Stax Museum of American Soul
926 E McLemore Ave
Memphis, TN 38126
N 40° 42′ 46.021”
W 74° 0′ 21.388”
There are studies that suggest that people stop listening to new music at age 33.I’m 31. As someone who’s entire identity has been wrapped up in not just what I listen to, but my pursuit of new music, this is terrifying. That terror isn’t new. When an adult suggested to my teenage-self that there would be a time that I wouldn’t be so dedicated to it when I was older I was stopped dead in my tracks. It momentarily broke my brain.
The sad thing is that I am falling into this trap (is it because the study is right or self-fulfilling a prophecy?). I am finding myself less and less interested in new music, but I’m becoming more and more fixated on older music, and not just my 25+ year love of Little Richard. I’m finding what I like then finding what inspired it. I’m going for bee-bop, jump blues, and the like, to the annoyance of my coworkers as I make suggestions for the community playlist in the office.
An all-time favorite that has only grown exponentially through my research is the Stax Records catalog. I feel those songs in my bones. I can’t pinpoint a moment that I found the sound or the first Stax hit that I knew, it’s one of those things that is just ingrained in me. That’s why when I went through Memphis the Stax Museum was priority #1.
I prepared for this visit even more than most of the stops on this trip, that I had invested nearly a year in researching. For Stax I picked up a copy of Respect Yourself, the history of Stax and treated it like a homework assignment, I had to finish it for the trip (though I didn’t because I’m either a horrible student or life was just that busy). I also stumbled upon it on Groupon and picked up admission for two for $14.
The museum is built on the former home of Stax Records, which was torn down 1989. The complex includes the museum, a replica of the old studio (down to the slanted movie theatre floor) and Satellite Records show, and a school with a brilliant music program. I stood out front looking up at the iconic neon sign with stars, and maybe tears, in my eyes. I’m not a crier as a rule. For the most part if I’m going to cry it is when I am overwhelmed by art and history, like this.
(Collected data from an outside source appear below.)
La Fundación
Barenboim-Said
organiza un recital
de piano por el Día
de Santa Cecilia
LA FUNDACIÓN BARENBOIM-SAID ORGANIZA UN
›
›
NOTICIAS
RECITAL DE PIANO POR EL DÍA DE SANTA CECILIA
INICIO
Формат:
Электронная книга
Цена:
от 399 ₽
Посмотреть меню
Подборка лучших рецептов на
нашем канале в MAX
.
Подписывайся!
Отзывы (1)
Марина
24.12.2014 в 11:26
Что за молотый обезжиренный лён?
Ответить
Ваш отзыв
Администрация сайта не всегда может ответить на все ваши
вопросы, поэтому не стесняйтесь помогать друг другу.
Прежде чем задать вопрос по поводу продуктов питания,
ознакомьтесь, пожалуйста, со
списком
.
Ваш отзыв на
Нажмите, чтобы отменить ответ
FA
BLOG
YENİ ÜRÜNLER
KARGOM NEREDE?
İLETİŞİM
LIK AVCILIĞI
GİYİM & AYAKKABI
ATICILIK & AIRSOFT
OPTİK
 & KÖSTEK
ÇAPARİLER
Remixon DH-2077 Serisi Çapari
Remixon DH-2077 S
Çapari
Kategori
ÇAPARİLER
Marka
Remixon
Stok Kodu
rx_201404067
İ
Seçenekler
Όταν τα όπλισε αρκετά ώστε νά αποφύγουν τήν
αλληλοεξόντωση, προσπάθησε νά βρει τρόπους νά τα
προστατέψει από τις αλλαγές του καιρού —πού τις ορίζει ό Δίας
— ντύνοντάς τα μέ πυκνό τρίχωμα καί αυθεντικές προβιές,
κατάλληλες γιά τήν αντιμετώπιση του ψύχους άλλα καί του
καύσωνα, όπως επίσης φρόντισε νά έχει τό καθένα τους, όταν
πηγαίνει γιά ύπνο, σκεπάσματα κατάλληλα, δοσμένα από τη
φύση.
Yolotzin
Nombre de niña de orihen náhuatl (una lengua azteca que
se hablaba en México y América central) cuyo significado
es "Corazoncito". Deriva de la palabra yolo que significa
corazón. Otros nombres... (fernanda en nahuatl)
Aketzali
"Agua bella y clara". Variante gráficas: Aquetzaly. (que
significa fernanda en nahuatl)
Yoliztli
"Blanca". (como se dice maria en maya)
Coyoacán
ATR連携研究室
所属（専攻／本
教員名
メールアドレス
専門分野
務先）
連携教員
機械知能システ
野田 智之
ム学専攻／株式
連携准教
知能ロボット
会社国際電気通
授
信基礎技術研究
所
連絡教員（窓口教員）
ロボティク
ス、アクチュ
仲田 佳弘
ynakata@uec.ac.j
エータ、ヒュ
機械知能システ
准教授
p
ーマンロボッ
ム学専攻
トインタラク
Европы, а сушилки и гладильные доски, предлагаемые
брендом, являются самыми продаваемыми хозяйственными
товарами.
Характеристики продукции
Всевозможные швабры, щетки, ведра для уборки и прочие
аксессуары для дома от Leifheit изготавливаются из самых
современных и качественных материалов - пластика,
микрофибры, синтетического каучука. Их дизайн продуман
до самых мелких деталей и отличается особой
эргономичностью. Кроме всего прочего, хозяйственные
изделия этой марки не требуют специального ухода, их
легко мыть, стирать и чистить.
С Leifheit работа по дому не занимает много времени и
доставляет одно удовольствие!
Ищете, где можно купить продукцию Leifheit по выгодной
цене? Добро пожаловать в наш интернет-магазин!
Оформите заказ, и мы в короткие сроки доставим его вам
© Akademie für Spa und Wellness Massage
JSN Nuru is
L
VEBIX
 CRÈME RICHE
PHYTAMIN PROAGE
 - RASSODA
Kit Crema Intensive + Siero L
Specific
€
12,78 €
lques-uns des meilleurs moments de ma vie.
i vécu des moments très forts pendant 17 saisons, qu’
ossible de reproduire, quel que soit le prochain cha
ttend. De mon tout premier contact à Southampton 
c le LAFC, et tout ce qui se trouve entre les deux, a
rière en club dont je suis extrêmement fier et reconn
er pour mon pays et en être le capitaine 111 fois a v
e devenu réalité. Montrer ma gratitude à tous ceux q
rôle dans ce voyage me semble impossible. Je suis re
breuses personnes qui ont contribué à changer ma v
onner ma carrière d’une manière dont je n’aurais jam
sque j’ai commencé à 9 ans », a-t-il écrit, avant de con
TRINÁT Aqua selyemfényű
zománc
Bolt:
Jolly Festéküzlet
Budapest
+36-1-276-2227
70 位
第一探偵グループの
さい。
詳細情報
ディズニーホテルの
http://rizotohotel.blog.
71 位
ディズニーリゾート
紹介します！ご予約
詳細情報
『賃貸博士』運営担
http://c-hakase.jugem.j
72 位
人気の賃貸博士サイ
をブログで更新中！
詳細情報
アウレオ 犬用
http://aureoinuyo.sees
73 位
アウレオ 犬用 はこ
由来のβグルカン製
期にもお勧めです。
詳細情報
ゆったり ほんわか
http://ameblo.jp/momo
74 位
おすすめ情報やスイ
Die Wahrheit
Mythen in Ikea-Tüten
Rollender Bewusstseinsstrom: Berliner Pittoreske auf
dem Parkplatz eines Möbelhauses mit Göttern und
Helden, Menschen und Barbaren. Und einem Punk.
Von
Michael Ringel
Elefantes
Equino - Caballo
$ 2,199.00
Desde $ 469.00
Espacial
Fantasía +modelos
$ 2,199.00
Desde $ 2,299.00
On that Saturday morning I was among the first small group ushered into a small theatre to watch a film to transition us into the immersive museum experience. I should point out that the film and museum are really more about American soul than just Stax’s place in history. It of course focuses on Stax, but there are some exhibits that I could argue are tenuous at best. I still scampered all over that museum with glee. The exhibits include Isaac Hayes’ Oscar for “Shaft,” his gold plated Cadillac, and the replicas of the old studio and control room. In the studio is Booker T. Jones Hammond organ and Steve Cropper’s guitar. I would argue that there are few things that can’t be improved with the addition of a Hammond organ, so I stood before it in awe.
I do have to be a little bit critical for a minute. Some the exhibits had misspelled words and out of date information. The BFF and I, who are hyper critical of museum design and content, couldn’t help to pick it all apart. While I would be nerding out on one thing I would then have to point out questionable elements, like an exhibit on Packy Axton that omits the fact that his mother and uncle were the founders/owners of Stax. The flow o the exhibits also felt like they were struggling to follow a narrative thread.
My compulsive criticism and all, I spent nearly three hours in the museum. I left mentally exhausted, inspired, and more than a few dollars poorer. I indulged my addiction to buttons, patches, and stickers and allowed myself my only souvenir tee shirt of the trip, a faux aged green shirt with the classic logo.
I’m still kicking myself for not picking up the journal made out of the damaged copy of “Shaft”.